No primeiro dia de levantamento da cerca naquela freguesia do concelho de Odemira (Beja), depois de 12 dias, a vila do litoral alentejano retoma a normalidade - com o comércio aberto, mas ainda a vender ao postigo -, e a população na rua a desfrutar do sol envergonhado do final da manhã.
No centro da vila, o comerciante José da Silva Jesus diz à Lusa considerar que a medida “começou tarde”, quando o “número de infeções já estava a descer” no seio da comunidade, “principalmente na população residente”.
Na sua opinião, os casos começaram a surgir “ainda no mês de março” devido às “várias deslocações de residentes a Lisboa”, movimento que diz que era visível, sobretudo, aos fins de semana, atendendo à quantidade de pessoas que via apanharem autocarros.
“Aos fins de semana, os ‘Expressos’ levavam cerca de 50 pessoas para Lisboa, ou às compras fora da vila, circulação essa que, quanto a mim, está na origem do aumento dos casos”, argumenta o comerciante de material elétrico.
Com a sua loja mesmo em frente à paragem de autocarros, José da Silva Jesus atribui, também, o aumento de casos de covid-19 à movimentação da população de imigrantes, que reside numa localidade, mas pode trabalhar noutra.
Segundo o comerciante, nos últimos tempos, chegaram “mais de mil cidadãos” do continente asiático à vila para trabalhar nas estufas agrícolas, o que, considera, também está na base do aumento da incidência de casos de covid-19.
José da Silva Jesus considera que a cerca sanitária não fez sentido no período em que foi decretada, argumentando que devia ter sido implementada “mais cedo” e não quando os casos já estavam em decréscimo.
Na sua opinião, a cerca teve algum impacto no comércio, embora, tendo em conta a atual situação de pandemia, não tenha afetado muito a “caixa”, pois as vendas já de si eram baixas devido às restrições para conter a covid-19.
Opinião diferente tem outra empresária com várias lojas na vila, que quis ser identificada apenas por ‘Guida’ e que alega que o comércio foi muito afetado, uma vez que a cerca impediu a circulação de pessoas de zonas limítrofes e de estrangeiros, os principais clientes das lojas da pequena vila alentejana.
A empresária criticou a falta de fiscalização das autoridades ao elevado número de imigrantes que são empresários e “chegam a empregar centenas de pessoas” para estabelecimentos que estão fechados, dando como exemplo uma empresa “com cerca de 300 trabalhadores” que detém uma pastelaria, mas cujas portas “estão fechadas há vários meses”.

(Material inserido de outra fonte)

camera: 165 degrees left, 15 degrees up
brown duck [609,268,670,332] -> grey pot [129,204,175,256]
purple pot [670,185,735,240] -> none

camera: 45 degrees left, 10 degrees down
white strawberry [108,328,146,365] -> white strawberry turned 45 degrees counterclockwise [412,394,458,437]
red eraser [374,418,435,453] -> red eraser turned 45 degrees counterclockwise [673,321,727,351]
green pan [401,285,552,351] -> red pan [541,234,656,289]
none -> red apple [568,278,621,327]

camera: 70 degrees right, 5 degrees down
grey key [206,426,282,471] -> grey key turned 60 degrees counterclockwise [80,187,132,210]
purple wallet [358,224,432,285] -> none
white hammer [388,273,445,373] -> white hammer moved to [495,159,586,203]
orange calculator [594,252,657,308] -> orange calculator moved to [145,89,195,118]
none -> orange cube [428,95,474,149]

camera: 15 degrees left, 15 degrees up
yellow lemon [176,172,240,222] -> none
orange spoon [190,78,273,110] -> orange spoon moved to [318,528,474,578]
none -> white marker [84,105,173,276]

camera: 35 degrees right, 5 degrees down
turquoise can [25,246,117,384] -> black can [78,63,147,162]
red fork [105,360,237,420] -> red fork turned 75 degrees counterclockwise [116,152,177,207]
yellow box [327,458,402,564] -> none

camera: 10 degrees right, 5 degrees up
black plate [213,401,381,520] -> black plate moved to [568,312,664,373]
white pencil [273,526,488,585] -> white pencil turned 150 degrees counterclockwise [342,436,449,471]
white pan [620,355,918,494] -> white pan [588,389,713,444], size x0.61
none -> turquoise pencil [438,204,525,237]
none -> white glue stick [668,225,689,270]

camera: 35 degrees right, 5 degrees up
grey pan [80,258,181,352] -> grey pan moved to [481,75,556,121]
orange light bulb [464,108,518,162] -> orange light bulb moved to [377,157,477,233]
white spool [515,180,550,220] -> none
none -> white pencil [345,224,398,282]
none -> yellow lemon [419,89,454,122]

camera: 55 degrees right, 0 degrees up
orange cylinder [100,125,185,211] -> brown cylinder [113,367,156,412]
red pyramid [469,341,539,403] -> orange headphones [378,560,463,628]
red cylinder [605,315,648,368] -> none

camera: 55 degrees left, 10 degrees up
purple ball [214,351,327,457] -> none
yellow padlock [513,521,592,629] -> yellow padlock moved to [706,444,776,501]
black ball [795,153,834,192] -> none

“Há muita permissividade das autoridades àquilo que se tem dito agora que são as redes de imigração ilegal, quando o problema persiste há muito, aos olhos de todos”, sublinhou, acrescentando que nos últimos dias se tem apercebido da presença de polícia na vila, o que leva a presumir que a situação está a ser investigada.
Mais ao lado, a poucos metros, numa pastelaria na praça principal da localidade, uma funcionária relata à Lusa que já é visível um “maior movimento”, nomeadamente, de pessoas que residem fora e trabalham na vila.
“O movimento já foi visível esta manhã, com um aumento substancial de pessoas que durante a cerca não se deslocaram para os seus locais de trabalho aqui na vila”, contou Marta.
No entanto, lamenta o facto de os comerciantes ainda estarem obrigados à venda ao postigo, considerando que o alívio da medida devia ser complementado com a abertura das esplanadas.
Já um empresário do ramo automóvel disse à Lusa que a cerca não causou “grande mossa” na “caixa”, dado o pouco movimento que habitualmente se regista nesta altura do ano.
“A partir do final do mês de maio é que esperamos um aumento de clientes, à semelhança do que acontece noutros anos”, disse Fernando Gaio, manifestando-se confiante de que a situação retome a normalidade durante o verão, quando a população mais do que triplica na vila.
A cerca sanitária em Longueira-Almograve e São Teotónio foi decretada pelo Governo, em Conselho de Ministros, no dia 29 de abril e entrou em vigor no dia seguinte, devido à elevada incidência de casos de covid-19, sobretudo em trabalhadores do setor agrícola, muitos deles imigrantes.
Na terça-feira, em Odemira, o primeiro-ministro indicou que o Governo recebeu, nesse mesmo dia, uma comunicação do coordenador de saúde pública do Litoral Alentejano a dar conta de que “a maior parte” dos casos atuais de covid-19 corresponde “a cadeias de transmissão já identificadas”, que não há transmissão comunitária e a propor o fim da cerca.
António Costa frisou que, nos cerca de 15 dias em que vigorou a cerca sanitária, este território registou uma “diminuição muito significativa do ritmo de transmissão”, mas alertou que a decisão do Governo “não significa que o problema tenha desaparecido”.